Transient Liquid Phase Bonding of Ni-based-superalloy-H230 for Microchannel Heat Exchanger for Application in Supercritical CO2 Cycles: Monica Kapoor1; Omer Dogan1; Brian Paul2; Rajesh Saranam2; Patrick McNuff2; 1National Energy Technology Lab; 2Oregon State University
The highly efficient supercritical CO2 (sCO2) cycles for power generation rely heavily on heat recuperation to increase efficiency. To this end, microchannel heat exchangers (µHX) are proposed to enhance heat transfer between heat source and sCO2 and also to reduce equipment size. Microchannel-architectures are formed by a lamination process wherein micro-sized-channels are formed in shims, which are then stacked and bonded to form a monolithic structure. Transient-liquid-phase-bonding (TLP) is one such joining techniques for µHX and was studied in Ni-based-superalloy-H230 for use in an HX operating at 700°C-800°C and 20-30 MPa pressure. Tensile testing of the stacks at 760°C indicated an yield strength of ~ 86% that of the bulk H230. sCO2 exposures of these stacks in an autoclave at 720°C and 25 MPa pressure for 500h – 1500 h were carried out. Microstructure characterization before and after corrosion was performed using x-ray diffraction, optical, scanning-electron and transmission-electron microscopy.
4:40 PM Invited
Pb-Bi-Sb and Pb-Bi-Ge: Novel Alternative Alloys for Application as Heat-transport Fluids in Concentrated Solar Power Systems: Miroslav Popovic1; Alan Bolind1; Mark Asta1; Peter Hosemann1; Ruijie Shao1; 1UC Berkeley
Liquid lead-bismuth eutectic (LBE) appears to be the best candidate among the heavy-metal-based alloys for heat transport in concentrated solar power systems, but even LBE has proven to be highly corrosive to steel pipes at the highest operating temperature (8000C) to which CSP developers would like to go (for increasing the efficiency of the power cycle). Here we present the results of corrosion experiments with two novel Pb-Bi-based alloys as potential alternatives to the existing LBE technology: lead-bismuth-antimony and lead-bismuth-germanium.
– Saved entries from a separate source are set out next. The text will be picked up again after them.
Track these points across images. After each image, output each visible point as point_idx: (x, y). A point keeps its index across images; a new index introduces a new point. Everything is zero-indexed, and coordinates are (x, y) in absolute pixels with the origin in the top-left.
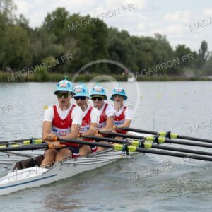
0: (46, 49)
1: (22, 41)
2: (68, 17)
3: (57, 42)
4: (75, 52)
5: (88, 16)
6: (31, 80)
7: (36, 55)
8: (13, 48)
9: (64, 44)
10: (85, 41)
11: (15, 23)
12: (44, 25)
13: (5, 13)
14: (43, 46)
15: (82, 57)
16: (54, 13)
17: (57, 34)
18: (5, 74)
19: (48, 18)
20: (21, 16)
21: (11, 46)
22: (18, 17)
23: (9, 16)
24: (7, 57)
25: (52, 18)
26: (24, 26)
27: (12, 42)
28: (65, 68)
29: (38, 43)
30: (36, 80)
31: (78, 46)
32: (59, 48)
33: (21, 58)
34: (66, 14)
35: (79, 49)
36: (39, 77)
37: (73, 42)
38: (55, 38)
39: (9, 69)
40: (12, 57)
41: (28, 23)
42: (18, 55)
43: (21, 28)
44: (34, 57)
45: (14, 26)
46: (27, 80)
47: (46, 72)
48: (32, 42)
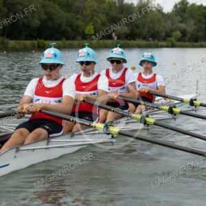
0: (174, 26)
1: (159, 21)
2: (188, 6)
3: (181, 22)
4: (193, 28)
5: (202, 5)
6: (164, 47)
7: (168, 31)
8: (153, 26)
9: (186, 23)
10: (200, 21)
11: (154, 9)
12: (173, 11)
13: (148, 3)
14: (172, 25)
15: (198, 31)
16: (179, 3)
17: (181, 17)
18: (148, 43)
19: (176, 6)
20: (158, 5)
21: (151, 24)
22: (156, 6)
23: (150, 5)
24: (149, 31)
25: (178, 6)
26: (160, 11)
27: (152, 22)
28: (187, 38)
29: (169, 23)
30: (168, 47)
31: (195, 24)
32: (183, 26)
33: (158, 32)
34: (187, 3)
35: (195, 26)
36: (170, 44)
37: (192, 22)
38: (180, 19)
39: (150, 39)
40: (152, 31)
41: (162, 9)
42: (156, 30)
43: (158, 13)
44: (166, 32)
45: (153, 11)
46: (162, 47)
47: (174, 42)
48: (165, 22)
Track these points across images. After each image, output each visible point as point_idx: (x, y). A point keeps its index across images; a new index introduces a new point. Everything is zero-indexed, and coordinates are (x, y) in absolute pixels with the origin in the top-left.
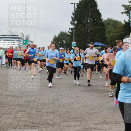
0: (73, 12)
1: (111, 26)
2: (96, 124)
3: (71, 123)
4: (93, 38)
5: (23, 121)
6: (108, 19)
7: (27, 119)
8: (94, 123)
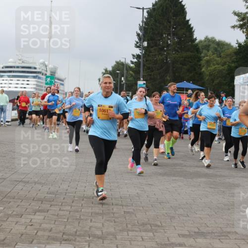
0: (141, 25)
1: (212, 52)
2: (184, 236)
3: (136, 233)
4: (177, 74)
6: (205, 38)
7: (52, 226)
8: (179, 235)
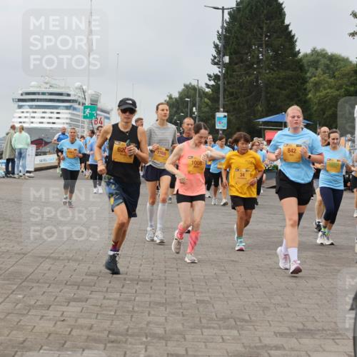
0: (220, 32)
1: (322, 70)
2: (282, 335)
3: (214, 332)
4: (272, 103)
5: (82, 327)
6: (313, 51)
7: (93, 321)
8: (275, 334)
Both alloys have been tested in static corrosion tests with candidate structural materials (Fe-Cr-Al-steels) at high temperatures, under oxygen-controlled conditions. The protective oxide scales that formed on these steels during exposure to these liquid alloys have been analyzed by various methods. Subsequently, the structural and diffusional properties of the scales have been characterized and compared to those formed in exposure to LBE.